When communicating with the PM team, the focus is on the why of our plans. We share one-pagers explaining the reasoning of planned features, company updates related to strategy, and...knowledge! This is when we exchange resources to read or listen to.
We’d typically do this during a weekly PM team meeting, and we also use Slack for day to day updates.
Keeping the team updated is a constant challenge for a PM. Here are a couple of tips I have found useful.
A PM has to keep many different parts of the business updated and you cannot just churn out the same update for all. Your dev team will be more interested in the near-term updates and want to delve into the tech detail. Your business stakeholders will want to know more high level and focus on a wider time period.
So, find out what level is important to your audience and update at that level only. That way you find your meetings are not only more productive as people are less likely to get bored, but also...a lot less effort on your part!
Make updating every team a regular, scheduled thing. It is so easy to let this slip if it is done "ad-hoc" and, once this happens, you are into the realm of assuming people all know everything you know (they never do, it's not their job to). Once you get into the habit you will find this less onerous in the long run.
Document the key decisions and keep them in an accessible place for everyone to access. There should be no reason to hide these from anyone in the business and having this in a central place will allow people to reference these when needed. This can be a great time saver for all involved.
You wake up and don’t remember what you decided yesterday. Ok, at least until your first coffee with MCT oil. How can you expect your team to keep track of that?
As a PM you’re the decision buffer. Just as you protect the product form excess features, you also protect the team from information overload. And, from the potential panic it can generate.
Decisions range from smaller to bigger, and so does their importance.
Communicate only what’s consequential. Not everyone needs the same information, especially in bigger organisations. A decision on tweeting 10 times a day, rather than five, is not important for the back end team. But, it might be important for design if each tweet has a bespoke image. Know which decisions impact whom.
Make information accessible. When people want to know the source of a particular decision they should know where to find it. This serves two purposes. It deflects questions which otherwise you might be getting. Also, it gives people the opportunity to learn about the works of other departments.

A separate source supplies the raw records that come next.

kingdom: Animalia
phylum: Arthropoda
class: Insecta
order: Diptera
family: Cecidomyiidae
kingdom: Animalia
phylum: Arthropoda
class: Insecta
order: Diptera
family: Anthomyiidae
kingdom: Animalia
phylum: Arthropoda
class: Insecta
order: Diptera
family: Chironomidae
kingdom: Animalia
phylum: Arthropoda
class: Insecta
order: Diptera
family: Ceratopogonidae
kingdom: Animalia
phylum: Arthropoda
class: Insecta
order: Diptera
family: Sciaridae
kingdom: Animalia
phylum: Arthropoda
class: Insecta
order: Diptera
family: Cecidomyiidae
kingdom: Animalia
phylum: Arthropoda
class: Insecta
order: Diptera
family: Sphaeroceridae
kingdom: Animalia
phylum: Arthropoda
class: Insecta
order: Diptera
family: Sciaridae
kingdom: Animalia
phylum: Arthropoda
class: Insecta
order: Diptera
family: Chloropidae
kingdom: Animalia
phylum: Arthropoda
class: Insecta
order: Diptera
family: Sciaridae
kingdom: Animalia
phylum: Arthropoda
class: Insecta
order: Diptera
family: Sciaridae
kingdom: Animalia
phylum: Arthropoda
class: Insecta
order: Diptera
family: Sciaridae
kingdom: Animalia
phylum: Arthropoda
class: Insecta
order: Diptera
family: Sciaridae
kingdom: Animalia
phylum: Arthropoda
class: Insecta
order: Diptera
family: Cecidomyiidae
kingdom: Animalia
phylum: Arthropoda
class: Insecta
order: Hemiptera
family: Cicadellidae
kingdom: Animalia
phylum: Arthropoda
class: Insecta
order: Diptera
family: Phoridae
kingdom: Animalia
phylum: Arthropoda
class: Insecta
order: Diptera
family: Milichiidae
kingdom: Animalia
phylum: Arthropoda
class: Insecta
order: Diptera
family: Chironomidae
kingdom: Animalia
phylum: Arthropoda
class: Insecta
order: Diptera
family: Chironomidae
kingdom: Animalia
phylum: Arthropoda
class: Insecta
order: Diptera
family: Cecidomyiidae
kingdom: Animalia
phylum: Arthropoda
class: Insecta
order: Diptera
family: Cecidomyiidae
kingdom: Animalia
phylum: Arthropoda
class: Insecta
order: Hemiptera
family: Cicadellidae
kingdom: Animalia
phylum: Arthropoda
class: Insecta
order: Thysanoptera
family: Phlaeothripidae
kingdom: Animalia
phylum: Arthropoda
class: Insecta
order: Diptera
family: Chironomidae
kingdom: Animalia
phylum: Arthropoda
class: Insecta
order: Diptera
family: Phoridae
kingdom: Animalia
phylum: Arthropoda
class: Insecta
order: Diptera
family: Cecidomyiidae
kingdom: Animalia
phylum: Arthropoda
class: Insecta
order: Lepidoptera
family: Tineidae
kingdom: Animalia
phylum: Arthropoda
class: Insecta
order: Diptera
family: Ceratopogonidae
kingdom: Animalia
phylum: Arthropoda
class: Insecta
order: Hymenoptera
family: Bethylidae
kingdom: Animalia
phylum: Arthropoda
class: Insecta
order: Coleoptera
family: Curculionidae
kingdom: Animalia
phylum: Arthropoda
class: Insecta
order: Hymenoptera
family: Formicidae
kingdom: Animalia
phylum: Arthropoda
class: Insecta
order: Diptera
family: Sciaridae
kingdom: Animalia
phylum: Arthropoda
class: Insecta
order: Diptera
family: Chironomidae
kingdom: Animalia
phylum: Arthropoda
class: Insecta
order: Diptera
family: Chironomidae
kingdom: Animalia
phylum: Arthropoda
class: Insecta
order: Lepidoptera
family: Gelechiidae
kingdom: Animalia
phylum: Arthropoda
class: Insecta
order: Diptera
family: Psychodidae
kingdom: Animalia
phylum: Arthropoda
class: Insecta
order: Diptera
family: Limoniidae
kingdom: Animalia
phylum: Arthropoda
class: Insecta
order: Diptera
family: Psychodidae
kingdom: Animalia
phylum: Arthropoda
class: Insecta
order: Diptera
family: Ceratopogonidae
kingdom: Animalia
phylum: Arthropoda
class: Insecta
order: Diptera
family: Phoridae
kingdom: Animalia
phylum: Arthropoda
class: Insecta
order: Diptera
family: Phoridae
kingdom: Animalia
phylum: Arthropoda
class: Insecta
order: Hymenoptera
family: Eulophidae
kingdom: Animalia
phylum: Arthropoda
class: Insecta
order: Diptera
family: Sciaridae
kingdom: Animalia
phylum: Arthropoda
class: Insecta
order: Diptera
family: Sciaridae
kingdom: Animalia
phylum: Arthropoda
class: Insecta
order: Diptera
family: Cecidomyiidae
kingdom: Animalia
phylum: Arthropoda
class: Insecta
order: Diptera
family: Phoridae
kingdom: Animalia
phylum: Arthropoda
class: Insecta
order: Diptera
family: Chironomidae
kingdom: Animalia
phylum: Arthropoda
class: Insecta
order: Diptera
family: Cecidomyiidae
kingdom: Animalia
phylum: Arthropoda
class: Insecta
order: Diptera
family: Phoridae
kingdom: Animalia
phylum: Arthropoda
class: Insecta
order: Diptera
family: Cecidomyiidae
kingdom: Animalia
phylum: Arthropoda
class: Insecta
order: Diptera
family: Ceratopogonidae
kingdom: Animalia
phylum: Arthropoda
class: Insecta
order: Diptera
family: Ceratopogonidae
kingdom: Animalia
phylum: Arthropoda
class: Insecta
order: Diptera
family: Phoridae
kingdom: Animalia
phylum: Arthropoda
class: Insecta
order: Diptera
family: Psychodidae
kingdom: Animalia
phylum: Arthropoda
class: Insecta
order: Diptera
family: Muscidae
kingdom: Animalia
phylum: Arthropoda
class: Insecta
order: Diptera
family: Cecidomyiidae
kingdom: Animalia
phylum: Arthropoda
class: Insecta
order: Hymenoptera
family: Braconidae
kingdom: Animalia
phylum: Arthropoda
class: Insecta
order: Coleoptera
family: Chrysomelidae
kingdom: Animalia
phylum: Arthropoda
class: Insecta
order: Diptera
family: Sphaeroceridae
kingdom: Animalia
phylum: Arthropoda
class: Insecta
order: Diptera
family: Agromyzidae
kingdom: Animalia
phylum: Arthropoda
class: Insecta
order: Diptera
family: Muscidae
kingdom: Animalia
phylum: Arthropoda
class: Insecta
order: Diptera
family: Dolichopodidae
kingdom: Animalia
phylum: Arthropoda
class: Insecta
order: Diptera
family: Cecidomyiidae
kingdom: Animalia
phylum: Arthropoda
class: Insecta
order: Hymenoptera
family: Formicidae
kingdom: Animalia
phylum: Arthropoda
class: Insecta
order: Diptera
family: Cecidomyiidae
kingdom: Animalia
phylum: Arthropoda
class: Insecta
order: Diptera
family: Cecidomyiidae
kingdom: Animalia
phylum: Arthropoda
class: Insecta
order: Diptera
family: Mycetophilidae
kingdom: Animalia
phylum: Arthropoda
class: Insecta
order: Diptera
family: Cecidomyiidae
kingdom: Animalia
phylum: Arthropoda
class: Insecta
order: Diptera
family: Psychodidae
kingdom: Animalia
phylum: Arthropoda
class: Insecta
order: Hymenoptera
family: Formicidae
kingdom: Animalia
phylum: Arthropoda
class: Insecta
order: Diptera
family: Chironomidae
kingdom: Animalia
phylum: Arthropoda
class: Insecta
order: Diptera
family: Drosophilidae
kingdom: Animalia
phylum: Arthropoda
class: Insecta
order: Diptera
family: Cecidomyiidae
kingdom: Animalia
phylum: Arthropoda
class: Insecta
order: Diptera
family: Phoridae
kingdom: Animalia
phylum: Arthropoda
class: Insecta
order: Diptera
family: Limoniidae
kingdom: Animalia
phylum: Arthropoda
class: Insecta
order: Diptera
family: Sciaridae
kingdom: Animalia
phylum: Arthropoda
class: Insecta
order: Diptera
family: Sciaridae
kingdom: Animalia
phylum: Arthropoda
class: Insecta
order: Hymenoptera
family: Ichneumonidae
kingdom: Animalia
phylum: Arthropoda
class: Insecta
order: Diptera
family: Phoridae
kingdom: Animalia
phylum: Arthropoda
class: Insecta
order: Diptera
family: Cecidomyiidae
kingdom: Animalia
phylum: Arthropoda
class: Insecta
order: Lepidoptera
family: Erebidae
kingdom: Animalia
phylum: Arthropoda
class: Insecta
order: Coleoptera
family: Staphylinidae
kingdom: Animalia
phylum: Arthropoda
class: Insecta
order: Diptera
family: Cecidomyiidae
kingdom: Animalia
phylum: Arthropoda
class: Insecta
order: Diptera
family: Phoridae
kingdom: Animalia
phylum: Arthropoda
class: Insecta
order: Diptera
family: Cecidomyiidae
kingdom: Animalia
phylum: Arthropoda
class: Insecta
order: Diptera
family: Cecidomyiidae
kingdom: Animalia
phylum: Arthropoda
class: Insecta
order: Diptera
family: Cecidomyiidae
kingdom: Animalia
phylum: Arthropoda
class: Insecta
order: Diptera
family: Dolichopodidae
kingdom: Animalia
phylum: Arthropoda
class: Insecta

Document everything. While it’s not necessary to communicate everything, it's a good practice to store all ideas, decisions, and experiments. Otherwise, it’s hard to keep track of what has already been discussed. Even if you’re a memory champion and can keep it in your memory, sorry Charlie, it’s a waste of space.
Document all decisions in a concise manner. Include why an idea was considered, why it was approved or rejected. Do it even if it’s just for yourself. Next time you come u with a transformative thought — let’s all go to Bali for a company work retreat! — check your decisions' list. Chances are you thought about it before.
Open mike! Establish a regular schedule of update meetings. This is the time to communicate big decisions — those that have anything to do with the vision of the product. It gives people the opportunity to ask questions. But, be prepared to answer about your next round of funding, or why the office doesn’t yet have a jacuzzi.